Officials in Gothenburg, which has previously been identified as one of the key cities in Sweden where religious radicalisation is a growing problem, told the paper that it was working hard to tackle the issue, but admitted it remained a huge challenge.

"Over the past six months we have had an increase in cases where anxious relatives are contacting us," said Sven-Johan Dahl, a spokesperson for social services in the city.

"We have slowly begun to develop an action plan to deal with the situation; this problem was almost completely unknown a year ago (…) There is no 'copy paste' [solution], rather it requires almost a new approach each time because each case is about individuals."

READ ALSO: Gothenburg is 'largest recruiting ground for Isis'

The full findings of Socialstyrelsen's study are due to be presented to Sweden's Social Democrat-Green government next month.

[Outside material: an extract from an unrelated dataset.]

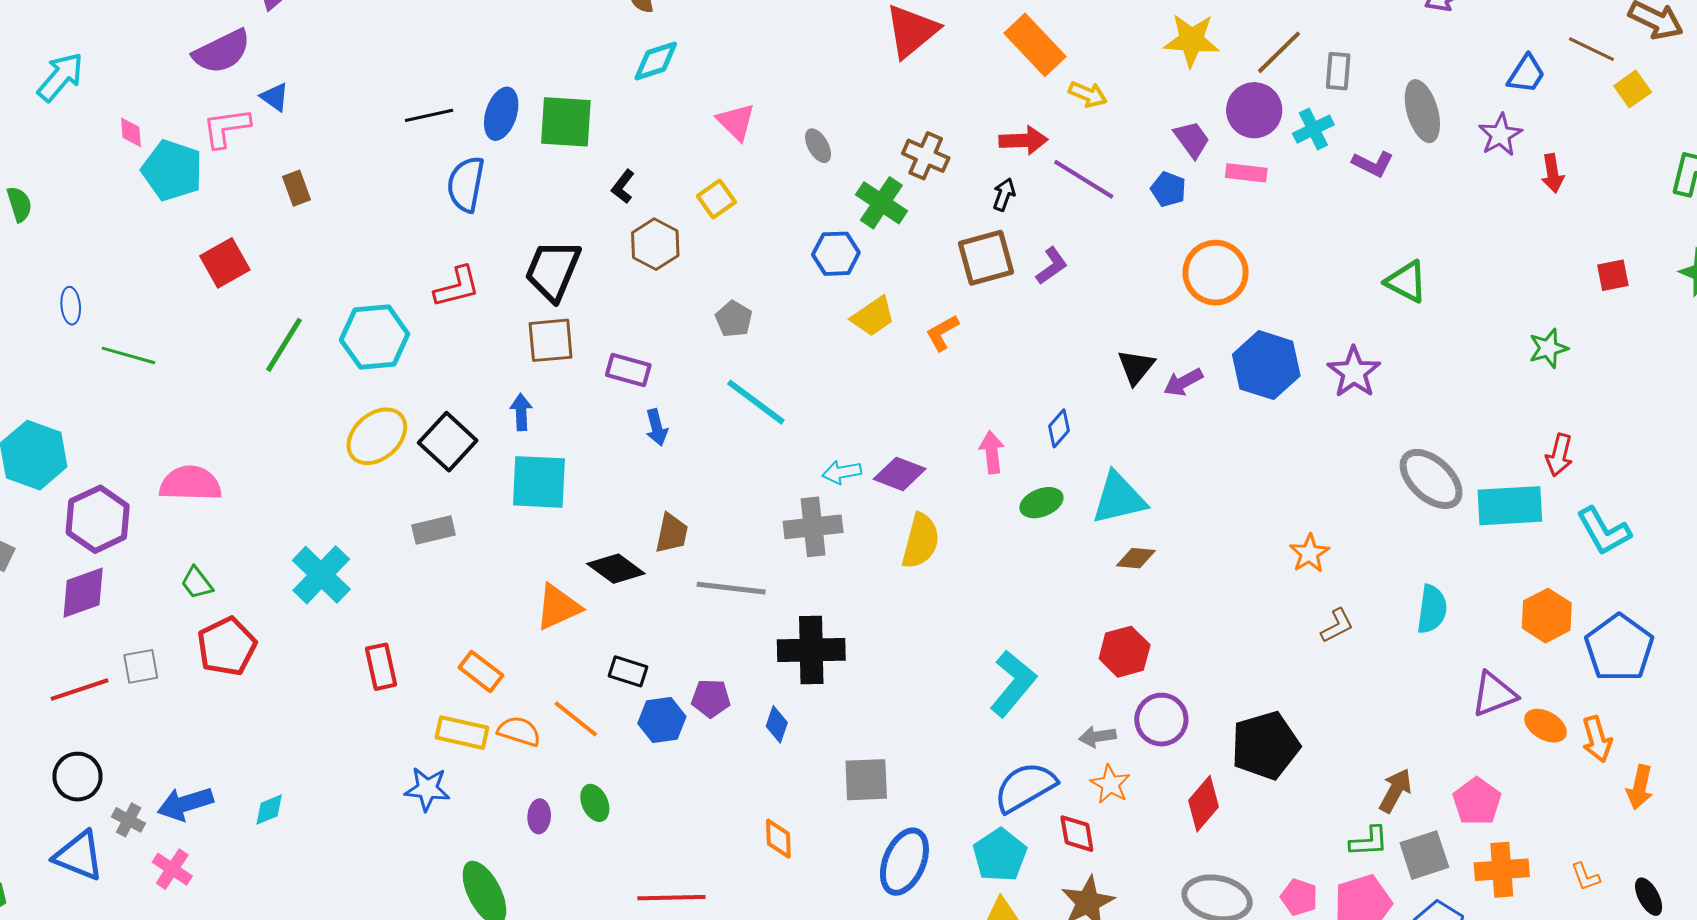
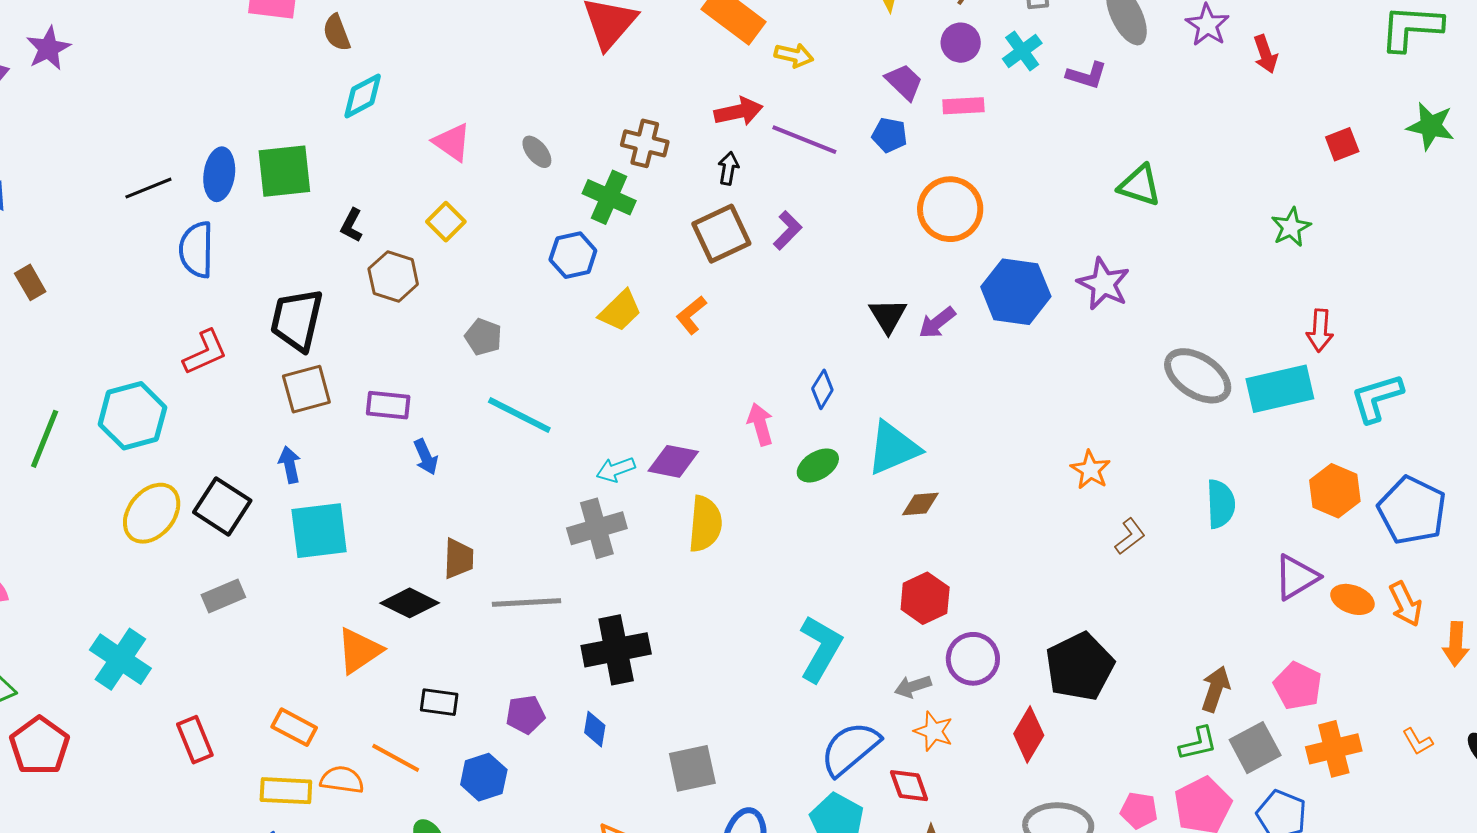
purple circle: (1254, 110) -> (961, 43), size x0.7
cyan L-shape: (1604, 531) -> (1377, 398), turned 112
blue hexagon: (662, 720) -> (484, 777), moved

Sweden's intelligence service Säpo has previously identified around 300 people as having left Sweden since 2013 to join Isis jihadist groups in the Middle East. It believes 135 have since returned to Swedish soil and has said that returning fighters are among the biggest threats to Swedes.

News of Socialstyrelsen's research comes just a day after a nationwide poll by the SOM insitute at Gothenburg University, suggested that more than half of all Swedes (53 percent) now think that immigration and integration are the most important questions facing the Nordic nation. This compares to just 27 percent a year ago.